Henry Hub natural gas futures have soared over US$8/MMBtu, trading at US$8.63/MMBtu as of 1:15pm EDT Thursday afternoon. Futures have rallied this week, reaching the highest level since 2008 amid the ongoing Russian-Ukraine conflict, which is impacting global energy markets. Supply concerns persist, as domestic power burn demand is set to increase with warm summer weather, and robust liquefied natural gas (LNG) exports to Europe and Asia remain steady. US dry natural gas production is increasing slowly, estimated at 93.9 Bcf/d, an all-time high for this time of year, but not at levels to significantly reduce the storage deficit. As reported in the EIA April monthly report, US dry natural gas production in February 2022 was 94.1 Bcf/d, 9.1% higher than February 2021, and the second highest level for the month since 1973. This is eleven consecutive months of year-over-year increases, with US production projected to trend up slowly but steadily over the following 12 months. Some analysts believe the market is overbought and could pull back this summer, as the market narrative changes from a technical focus to a fundamentals-based approach, but the risk of volatility remains.

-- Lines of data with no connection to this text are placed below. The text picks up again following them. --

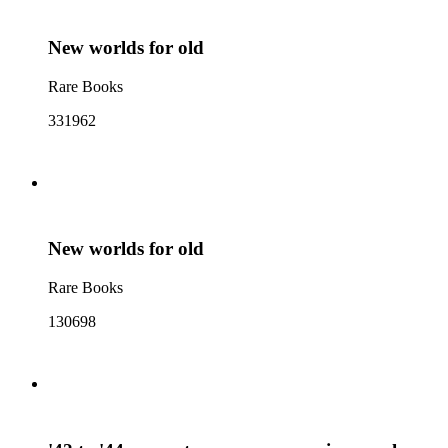
New worlds for old
Rare Books
331962
New worlds for old
Rare Books
130698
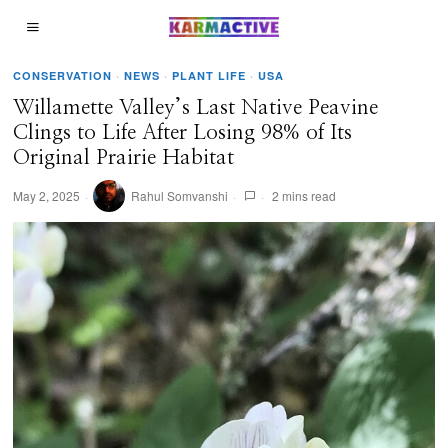
CONSERVATION
·
NEWS
·
PLANT LIFE
·
USA
Willamette Valley’s Last Native Peavine
Clings to Life After Losing 98% of Its
Original Prairie Habitat
May 2, 2025
Rahul Somvanshi
2 mins read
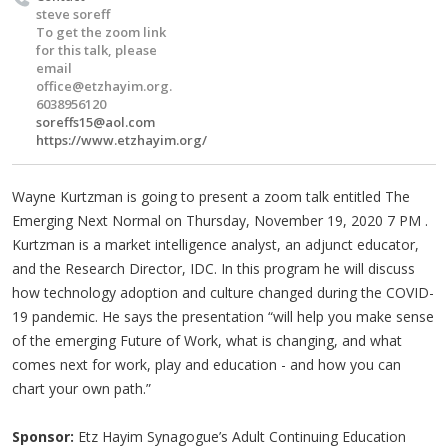
steve soreff
To get the zoom link
for this talk, please
email
office@etzhayim.org
.
6038956120
soreffs15@aol.com
https://www.etzhayim.org/
Wayne Kurtzman is going to present a zoom talk entitled The
Emerging Next Normal on Thursday, November 19, 2020 7 PM .
Kurtzman is a market intelligence analyst, an adjunct educator,
and the Research Director, IDC. In this program he will discuss
how technology adoption and culture changed during the COVID-
19 pandemic. He says the presentation “will help you make sense
of the emerging Future of Work, what is changing, and what
comes next for work, play and education - and how you can
chart your own path.”
Sponsor:
Etz Hayim Synagogue’s Adult Continuing Education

The EIA estimated working gas storage was 1,567 Bcf for the week ending April 29th, following an overall injection of 77 Bcf. The bearish build was larger than market expectations averaging 68 Bcf, but not enough to ease undersupply concerns. Storage levels are now 19.6% below year-ago levels and, relative to the five-year average, 16.3% less.
In Canada, the April AECO 5a spot price averaged C$6.61/GJ, up 37% from March’s price of C$4.83/GJ. The Dawn index averaged C$7.68/GJ, up 36% from March’s average of C$5.64/GJ. Global natural gas markets continue to influence domestic prices, which are at 14-year highs, along with cooler weather and record-low storage inventories. Prompt-month futures for AECO are trading at C$7.53/GJ, while Dawn is trading at C$9.997/GJ. Prices have risen, with week-over-week increases of $1.08/GJ and $1.47/GJ at AECO and Dawn, respectively. Point Logic reports Canadian natural gas storage for the week ending April 29th was sitting at 231 Bcf, after an overall injection of 6 Bcf. Eastern Canadian storage had an injection of 7 Bcf, while Western Canadian storage had a withdrawal of 1 Bcf. Strong Canadian exports to the US have continued to keep Western Canada injections close to zero. Storage inventories are 33.6% below the 5-year average and 29.4% below storage levels last year at this time. Canadian storage is 26% full, with Eastern storage levels now at 22% of capacity and Western storage 30% full. An injection of 8 Bcf is expected for the week ending tomorrow.